2006 memoir by Justine Harun-Mahdavi

Not Without My Husband (Nicht ohne meinen Mann) is a book written by Justine Harun-Mahdavi. The book is the memoir of Justine and her life as a German woman with her Persian (Iranian) husband, Masoud Harun-Mahdavi, in Iran before and after the 1979 Iranian Revolution. It responds to the negative account of Iran in Betty Mahmoody's bestselling 1987 memoir, Not Without My Daughter.

==About the author==
Justine Harun-Mahdavi (born 11 June 1945 in Morbach, Germany) is a German woman who lived in Iran between 1968 and 1979, and is the writer of the Not Without My Husband.

Not Without My Husband is a memoir which describes her life with her Persian (Iranian) husband Massoud Harun-Mahdavi and two children in Iran. The book offers a direct view of the Iranian society as seen by a Westerner.

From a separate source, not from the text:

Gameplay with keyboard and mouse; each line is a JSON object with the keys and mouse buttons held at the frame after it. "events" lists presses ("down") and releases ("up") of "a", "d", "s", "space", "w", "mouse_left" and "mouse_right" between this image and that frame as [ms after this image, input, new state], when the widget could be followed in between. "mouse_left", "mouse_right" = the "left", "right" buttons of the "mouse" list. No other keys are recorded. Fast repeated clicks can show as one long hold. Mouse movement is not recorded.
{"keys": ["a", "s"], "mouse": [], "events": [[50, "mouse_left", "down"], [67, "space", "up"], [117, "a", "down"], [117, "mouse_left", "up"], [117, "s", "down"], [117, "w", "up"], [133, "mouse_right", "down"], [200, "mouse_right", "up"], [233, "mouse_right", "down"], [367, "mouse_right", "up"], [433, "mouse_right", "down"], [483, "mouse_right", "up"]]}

Justine moved to Iran 1968 and lived with her husband Massoud Harun-Mahdavi and two children in different cities (mainly in Kerman, Mashhad, and Tehran) for more than eleven years. Her husband Masoud was in different political positions. He was twice the mayor of the holy city of Mashhad. He also was once mayor of the capital city, Tehran. Due to his popularity among the people, he was even a member of the new government during the first months of the Islamic Republic. But he soon understood that the theocratic regime was not on path to bring democracy and freedom to the Iranian people. So Justine and her family left Iran in September 1979. Her husband is an active and well known member of the democratic Iranian opposition called Jebhe Melli. She visited Iran together with her daughter and son again in 2000. Justine today lives in a town close to Munich in Germany. In Not Without My Husband, Justine pleads for freedom and democracy in Iran and for tolerance towards all nations, religions, and cultures in the world.